You can fight against that river.

We often do, in writing. We often go against our own moods, against the news of the world, against bad reviews and against poisoned thinking. Our work is often an act of anchoring our boots against the soft slick weeds and the water-smoothed stones and move against the current.

Upstream, stories can be born.

Sometimes, though, I think you gotta do the other thing.

Sometimes, you go the other way.

You go with the flow.

You run with the river, not against it.

And what that means, practically speaking is, you let it happen. What you’re feeling, what you’re seeing, sometimes those elements demand to be seen in the work. Sometimes the river is the channel that feeds the narrative sea, and that means you need to put it in there, out there, all over it. You don’t escape. You confront. You ride the turns, you rough out the rapids, you take all your fear and your anger and your confusion and you put it on the page.
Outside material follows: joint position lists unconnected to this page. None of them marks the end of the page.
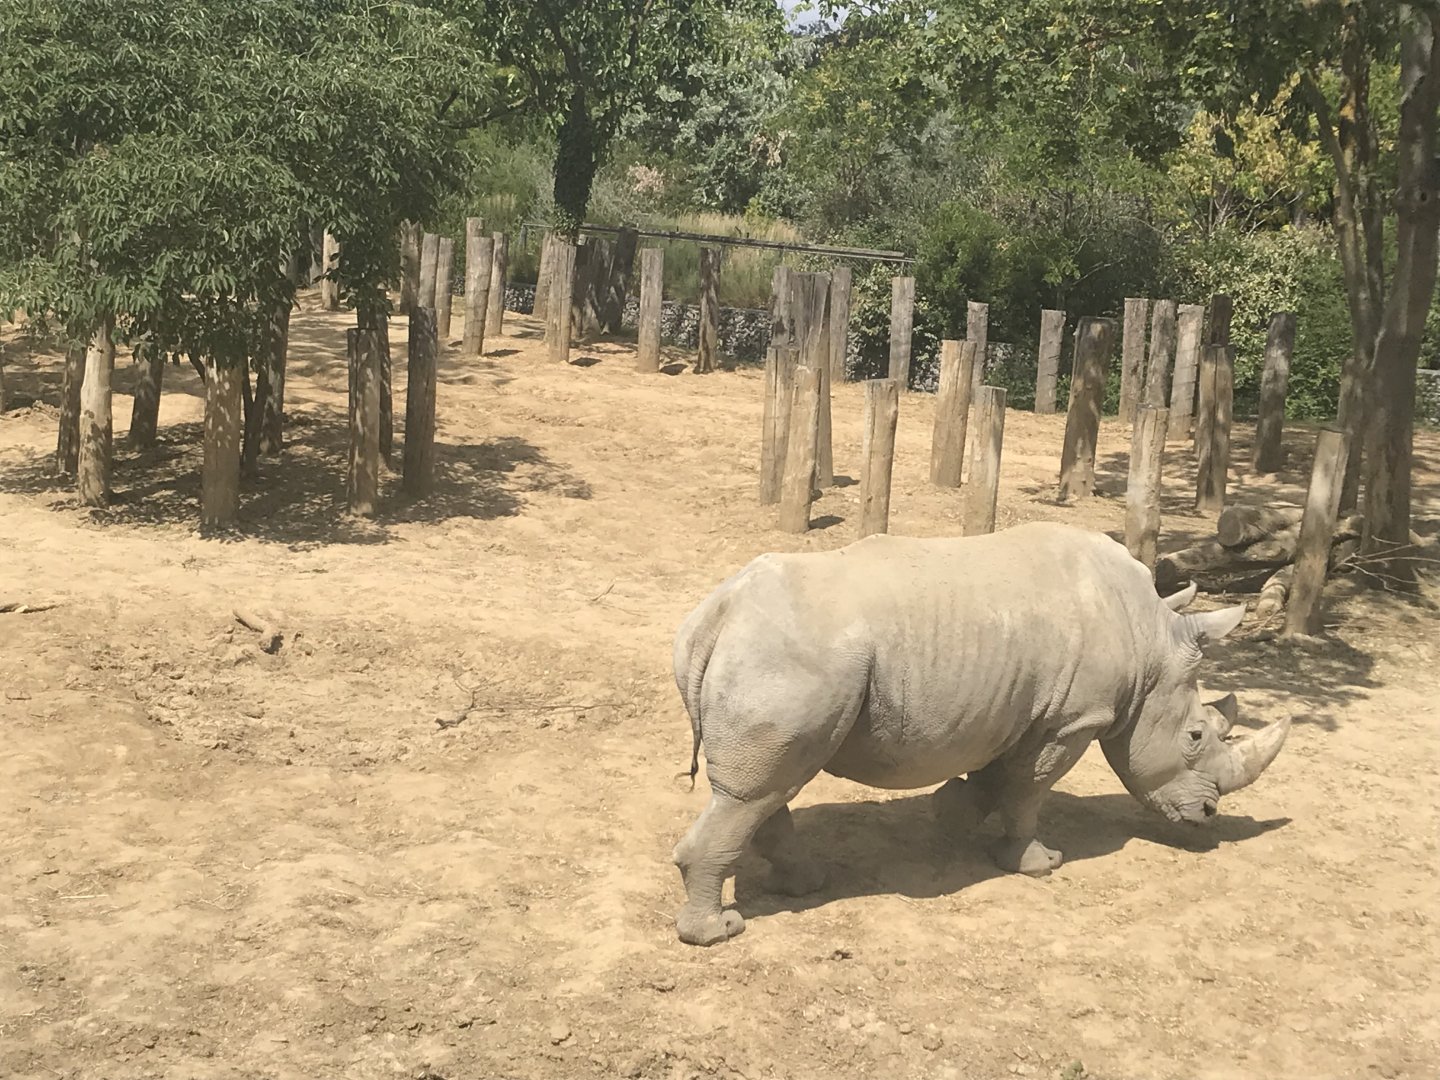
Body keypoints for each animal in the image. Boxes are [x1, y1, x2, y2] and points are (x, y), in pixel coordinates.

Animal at [669, 521, 1290, 946]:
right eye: (1196, 736)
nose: (1206, 815)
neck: (1149, 644)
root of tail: (718, 613)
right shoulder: (1073, 719)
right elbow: (1029, 790)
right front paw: (1039, 863)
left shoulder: (1020, 710)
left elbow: (1001, 777)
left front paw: (952, 813)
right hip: (790, 659)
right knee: (758, 791)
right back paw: (720, 932)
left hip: (778, 659)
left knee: (770, 785)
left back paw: (806, 884)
And not even in a way of trying to write something that’s marketable or sellable — but just trying to speak honestly about who you are, about the world in which we’re living, and about your grappling with all of it. It’s not even about writing a cogent book or a collective piece. It can be about taking the time to punch that keyboard and scream onto the page — if only to clear the water and find time to climb back onto shore to write something else. It can be the thing you’re writing, or it can be a way to get to the thing you’re writing.

I don’t mean to suggest this as good “advice” — it’s certainly no requirement. You have to do what feels best and right — and, further, what feels most productive in the direction you need to be going. I’m only saying that, if it’s that much of a slog, if the slow churning march upriver and against the current feels like you’re fighting too hard and losing to the pressure, turn around and go the other way. Sometimes we want to, even need to, write about what’s going on inside our heads and our hearts. Sometimes we can’t ignore the room on fire. Sometimes we can’t get out of the river or go against it. And in those cases, let the waters take you. Write what needs to be written. Write what the river tells you to write. Follow the water, and see where you go.